Leeds in the 90s… it was cool. Some of the events, brands, stores, music being produced in the city were some of the most exciting in the world. One brand that really encapsulated a lot of that buzz is Nicholas Deakins, a footwear and clothing brand born in Leeds, with a White Rose in its logo that everyone had to have. I checked in with Nicholas Deakins founder and Managing Director Craig Tate to talk about some of the history behind the brand and how that 90s buzz might be coming back to Leeds.
Lee Hicken: You studied fashion and textiles in London before starting ND, how did you find that experience? An important part of your development?
Craig Tate: My time at college was invaluable to the development of Nicholas Deakins, it gave me the basics of design and opened my eyes further into the magical world of fashion.
LH: So ND started when two friends decided to work together, what was the reason behind that? Gap in market? Creative itch?
CT: Basically a gap in the market, there was nothing out there except Patrick Cox at £180 or Red or Dead so, we used our combined knowledge to design a boot that could be worn in the clubs we were going to like the Hacienda and Back to Basics. The first boot made out of WJ Brooke’s has become iconic.
LH: You used to work in Strand before starting ND, what was the scene like back then in Leeds? Was fashion important?
CT: My time at Strand was fantastic, Dave Dalby was a UK fashion big hitter who ran a tight ship but knew how to enjoy himself as well! His drinking escapades are the stuff of legends and he gave me an excellent grounding in all that is fashion. Strand were also the very first account to buy Nicholas Deakins and it took off from there.
LH: The brand grew very quickly and your first collection sold out right away. What do you think the reason was? Did you just hit the right note at the right time?
CT: Yes. The timing was perfect, our first collection was exactly what everyone had been waiting for.
LH: Another friend of ours, Dave Beer jokingly claims lots of the credit for ND because of Back2Basics, was this true in a way though? Were the music and fashion scenes in Leeds heavily linked?
CT: Ha ha, yes music and fashion in Leeds went hand in hand. Everyone at Nicholas Deakins spent time with Dave and Back to Basics, and he’s a great friend of mine, we definitely helped each other along the way.
LH: After Justin (co-founder Justin Deakin) left the business, what was your vision for the future?
CT: My vision has always been the same, to continuously design footwear that I myself would like to wear, admittedly we’ve now grown and are able to react to younger trends as well but the core principle is the same.
LH: How big is the company now? How many countries do you sell in etc?

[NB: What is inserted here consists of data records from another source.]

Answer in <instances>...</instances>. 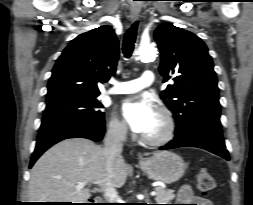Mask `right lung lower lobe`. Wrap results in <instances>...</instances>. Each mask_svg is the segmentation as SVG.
<instances>
[{
	"label": "right lung lower lobe",
	"instance_id": "right-lung-lower-lobe-1",
	"mask_svg": "<svg viewBox=\"0 0 253 205\" xmlns=\"http://www.w3.org/2000/svg\"><path fill=\"white\" fill-rule=\"evenodd\" d=\"M105 132V122L87 121L73 118L42 119L37 137L35 151L32 155L30 168L35 161L52 145L67 138H87L100 141Z\"/></svg>",
	"mask_w": 253,
	"mask_h": 205
}]
</instances>
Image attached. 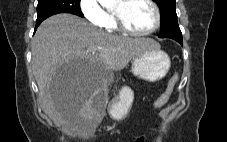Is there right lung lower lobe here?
Segmentation results:
<instances>
[{"instance_id": "right-lung-lower-lobe-1", "label": "right lung lower lobe", "mask_w": 227, "mask_h": 142, "mask_svg": "<svg viewBox=\"0 0 227 142\" xmlns=\"http://www.w3.org/2000/svg\"><path fill=\"white\" fill-rule=\"evenodd\" d=\"M42 21H36V27L35 29L38 27V25L41 23Z\"/></svg>"}]
</instances>
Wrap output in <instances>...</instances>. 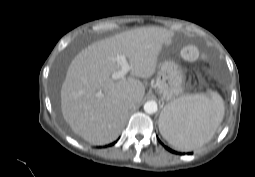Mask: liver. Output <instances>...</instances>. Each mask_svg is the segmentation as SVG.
<instances>
[{"label":"liver","instance_id":"liver-1","mask_svg":"<svg viewBox=\"0 0 255 177\" xmlns=\"http://www.w3.org/2000/svg\"><path fill=\"white\" fill-rule=\"evenodd\" d=\"M172 36L165 28L144 27L82 50L71 62L61 88L62 114L74 133L93 145L116 140L128 116L126 100L132 98L138 104L145 94L137 78H149L156 72L163 44ZM117 55L126 56L132 68L129 77L114 80L112 74L120 70ZM164 116L165 110L160 118Z\"/></svg>","mask_w":255,"mask_h":177}]
</instances>
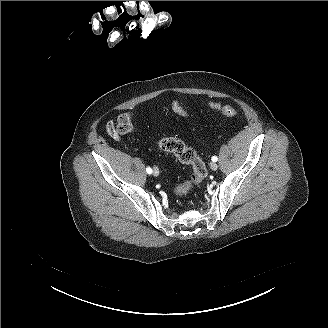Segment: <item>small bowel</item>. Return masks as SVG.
<instances>
[{"label": "small bowel", "instance_id": "c3829d8e", "mask_svg": "<svg viewBox=\"0 0 328 328\" xmlns=\"http://www.w3.org/2000/svg\"><path fill=\"white\" fill-rule=\"evenodd\" d=\"M112 125V123L110 122V123H108V125H107V129L110 127Z\"/></svg>", "mask_w": 328, "mask_h": 328}]
</instances>
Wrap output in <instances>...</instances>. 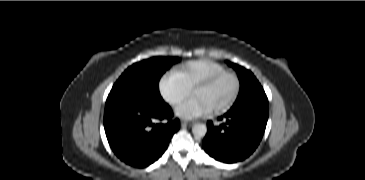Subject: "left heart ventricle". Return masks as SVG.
<instances>
[{
	"label": "left heart ventricle",
	"instance_id": "left-heart-ventricle-1",
	"mask_svg": "<svg viewBox=\"0 0 365 180\" xmlns=\"http://www.w3.org/2000/svg\"><path fill=\"white\" fill-rule=\"evenodd\" d=\"M222 82H223L224 88L226 90V93H225L224 97H221L219 99H210V101L208 99V102H210V104L213 106H219V105L227 102L234 93L235 81L232 77H230V76L226 77Z\"/></svg>",
	"mask_w": 365,
	"mask_h": 180
}]
</instances>
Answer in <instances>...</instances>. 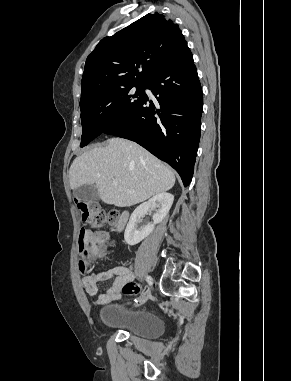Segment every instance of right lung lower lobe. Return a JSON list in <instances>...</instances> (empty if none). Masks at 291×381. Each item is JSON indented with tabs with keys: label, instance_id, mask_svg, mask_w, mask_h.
I'll return each instance as SVG.
<instances>
[{
	"label": "right lung lower lobe",
	"instance_id": "1",
	"mask_svg": "<svg viewBox=\"0 0 291 381\" xmlns=\"http://www.w3.org/2000/svg\"><path fill=\"white\" fill-rule=\"evenodd\" d=\"M157 101L145 98L129 117L106 134L140 144L172 166L184 186L191 182L198 150L203 94L193 56L185 48L147 83Z\"/></svg>",
	"mask_w": 291,
	"mask_h": 381
}]
</instances>
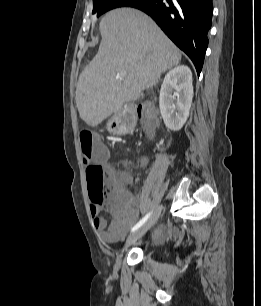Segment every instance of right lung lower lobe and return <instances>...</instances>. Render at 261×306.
Here are the masks:
<instances>
[{
	"label": "right lung lower lobe",
	"mask_w": 261,
	"mask_h": 306,
	"mask_svg": "<svg viewBox=\"0 0 261 306\" xmlns=\"http://www.w3.org/2000/svg\"><path fill=\"white\" fill-rule=\"evenodd\" d=\"M131 7L150 15L200 74L212 23V0H139Z\"/></svg>",
	"instance_id": "right-lung-lower-lobe-1"
}]
</instances>
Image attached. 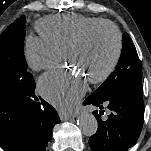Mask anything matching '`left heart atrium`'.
I'll list each match as a JSON object with an SVG mask.
<instances>
[{
	"instance_id": "left-heart-atrium-1",
	"label": "left heart atrium",
	"mask_w": 151,
	"mask_h": 151,
	"mask_svg": "<svg viewBox=\"0 0 151 151\" xmlns=\"http://www.w3.org/2000/svg\"><path fill=\"white\" fill-rule=\"evenodd\" d=\"M88 80L72 69L56 68L39 79V91L42 96L62 111L74 107L87 89Z\"/></svg>"
}]
</instances>
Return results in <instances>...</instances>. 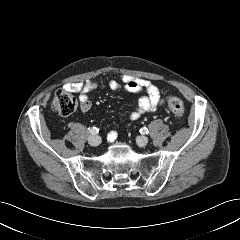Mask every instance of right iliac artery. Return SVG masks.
<instances>
[{
  "label": "right iliac artery",
  "instance_id": "obj_1",
  "mask_svg": "<svg viewBox=\"0 0 240 240\" xmlns=\"http://www.w3.org/2000/svg\"><path fill=\"white\" fill-rule=\"evenodd\" d=\"M88 130H89V132H90L91 134H93V135H95L96 133L99 132V129L96 128V127H91V128H89Z\"/></svg>",
  "mask_w": 240,
  "mask_h": 240
}]
</instances>
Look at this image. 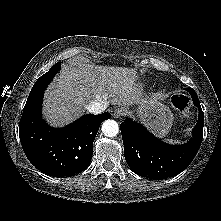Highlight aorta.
I'll return each mask as SVG.
<instances>
[{
    "instance_id": "aorta-1",
    "label": "aorta",
    "mask_w": 221,
    "mask_h": 221,
    "mask_svg": "<svg viewBox=\"0 0 221 221\" xmlns=\"http://www.w3.org/2000/svg\"><path fill=\"white\" fill-rule=\"evenodd\" d=\"M101 130L105 136L114 137L119 132V126L116 121L109 119L103 122Z\"/></svg>"
}]
</instances>
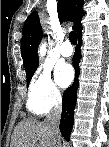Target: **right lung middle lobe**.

CT: In the nineties we exported to 14 different countries and had great success in Japan, however the loss of our main supplier affected this and recently we’ve concentrated on the UK market. This year we’ve opened new accounts in Russia, Australia and the US and will be in Indonesisia for SS13.
LH: Tell us about the way your brand is working now with ND, Heritage and Deakins. For our readers, what are the differences between each strand?
CT: Nicholas Deakins is aimed at the more discerning consumer, it’s all about classic design and quality manufacturing. The heritage range sits within this and consists of our core apron boot group that we are best known for. Deakins is a later arrival, launched in 2000 this is a more commercial collection with more competitive price points and attracts a younger audience. There’s something for everyone.
LH: What are your plans for the future of the company?
CT: We’ve been around for 21 years now. I intend to develop and diversify the brands further, the apparel is going from strength to strength for example and I expect great growth here.
LH: What advice would you have for young menswear / footwear designers in Leeds?
CT: Advice, that’s easy; you’ve got to have a design or product that’s special, next you must retain its quality but above all you need to work your socks off! Be prepared for some long hours.
LH: What do you think we need to do to build a fashion industry here in Leeds? How do we stop our best talent leaving and recreate some of the buzz from the 90s?
CT: The nineties was a very special time for Leeds in terms of fashion and music etc, but I can see a similar situation again especially with the work the digital and social media guys are putting out at the moment.